You can loan money out of a Solo 401k. There are several instruments like this out there. These generally require a penalty to withdraw, which you pass on in the form of points and a reasonable interest rate (5-8%). You pass the interest rate forward to the borrower at a higher rate; your rate plus 3-6% or so. Again not a favorite of mine because the rate and points gobble up most of the profit.
You could loan money like bank, but you won't make much of a return. 5% per year, though it would be backed by a 1st position mortgage. This gives you the ability to foreclose if necessary to protect your loan.
The final version of borrowing is preferred return. You lend money at a lower rate (6-8%) and purchase part of the deal at the same time. You lend 100k at 8% and purchase 50% of the profit from the deal. If the deals profits 60k you get your 100k back PLUS your 8% PLUS 30k for your share of the profits.
How you lend depends on what you are lending against. Short term flips can command higher rates, but you have to sell your financial package several times per year. Longer commitments are lower rates, but your returns are more consistent. Having money is a huge advantage, but you still need to find people willing to borrow it at your desired rate.
There are legal and tax implications to everything lending related. Find yourself a good team (legal, financial and lender) before actually lending money. Bring everything you get to the BP forums and we'll let we know what we think of your perspective deals.
Comments (2)
"You can loan money out of a Solo 401k. There are several instruments like this out there. These generally require a penalty to withdraw, which you pass on in the form of points and a reasonable interest rate."
If you wish to invest personally (outside of your retirement account) you could take early distribution, pay taxes and penalties and then invest. If you do that all of the income will be taxable in the year you receive it but the positive is that you get to use it as you wish.
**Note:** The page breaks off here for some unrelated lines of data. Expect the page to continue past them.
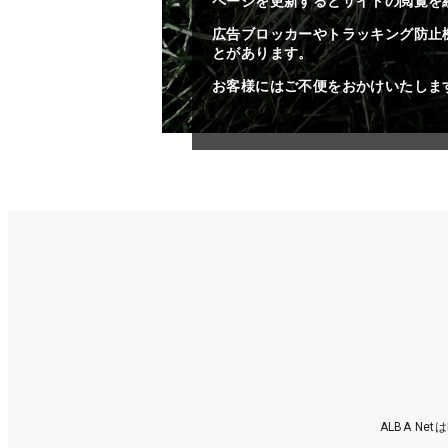
ページを更新するとサイトの閲覧を
広告ブロッカーやトラッキング防止
とがあります。
お客様にはご不便をおかけいたしま
ALBA N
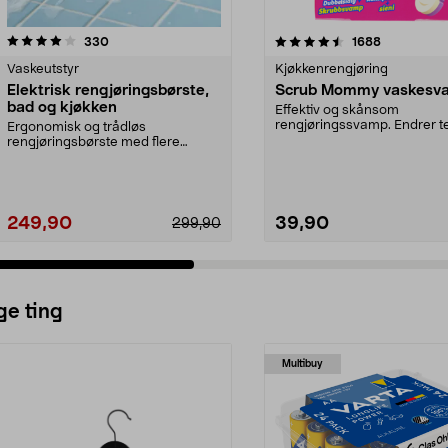
4.5 av 5 stjerner
anmeldelser
4.5 av 5 stjerner
anmeldelse
330
1688
Vaskeutstyr
Kjøkkenrengjøring
Elektrisk rengjøringsbørste,
Scrub Mommy vaskesv
bad og kjøkken
Effektiv og skånsom
rengjøringssvamp. Endrer t
Ergonomisk og trådløs
etter vanntemperaturen - my
rengjøringsbørste med flere
utskiftbare hoder. Batteridrev...
249,90
39,90
299,90
ge ting
Multibuy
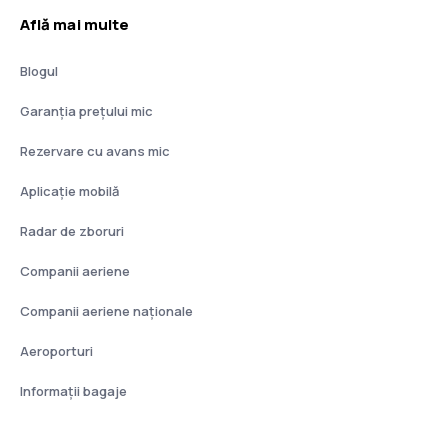
Află mai multe
Blogul
Garanția prețului mic
Rezervare cu avans mic
Aplicație mobilă
Radar de zboruri
Companii aeriene
Companii aeriene naţionale
Aeroporturi
Informații bagaje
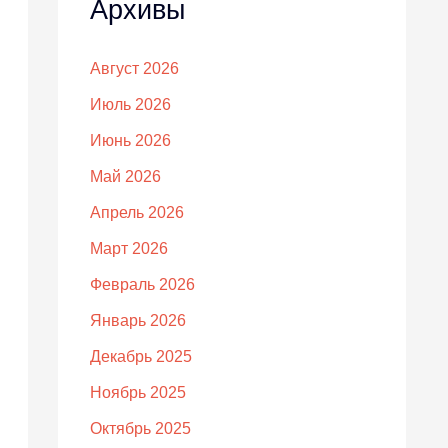
Архивы
Август 2026
Июль 2026
Июнь 2026
Май 2026
Апрель 2026
Март 2026
Февраль 2026
Январь 2026
Декабрь 2025
Ноябрь 2025
Октябрь 2025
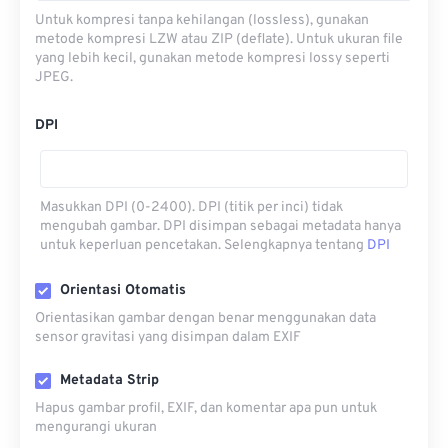
Untuk kompresi tanpa kehilangan (lossless), gunakan
metode kompresi LZW atau ZIP (deflate). Untuk ukuran file
yang lebih kecil, gunakan metode kompresi lossy seperti
JPEG.
DPI
Masukkan DPI (0-2400). DPI (titik per inci) tidak
mengubah gambar. DPI disimpan sebagai metadata hanya
untuk keperluan pencetakan. Selengkapnya tentang
DPI
Orientasi Otomatis
Orientasikan gambar dengan benar menggunakan data
sensor gravitasi yang disimpan dalam EXIF
Metadata Strip
Hapus gambar profil, EXIF, dan komentar apa pun untuk
mengurangi ukuran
An alternative to that is to lend out directly out of self-directed Solo 401k plan. When you do that you are not taking distribution and your 401k is actually the investor and lien-holder for the note. In this case you can't use any profits personally and all of the gains would be going back to the 401k tax-deferred (or tax-free if you are using Roth).
Dmitriy Fomichenko, about 9 years ago
Of course your favorite way of lending is the best. You get your interest plus you get to partake in some of the profits. Unfortunately most people who need hard money don't want to give up their piece of the profits. Option 1 (12%-18%) is how most of my hard money loans are structured.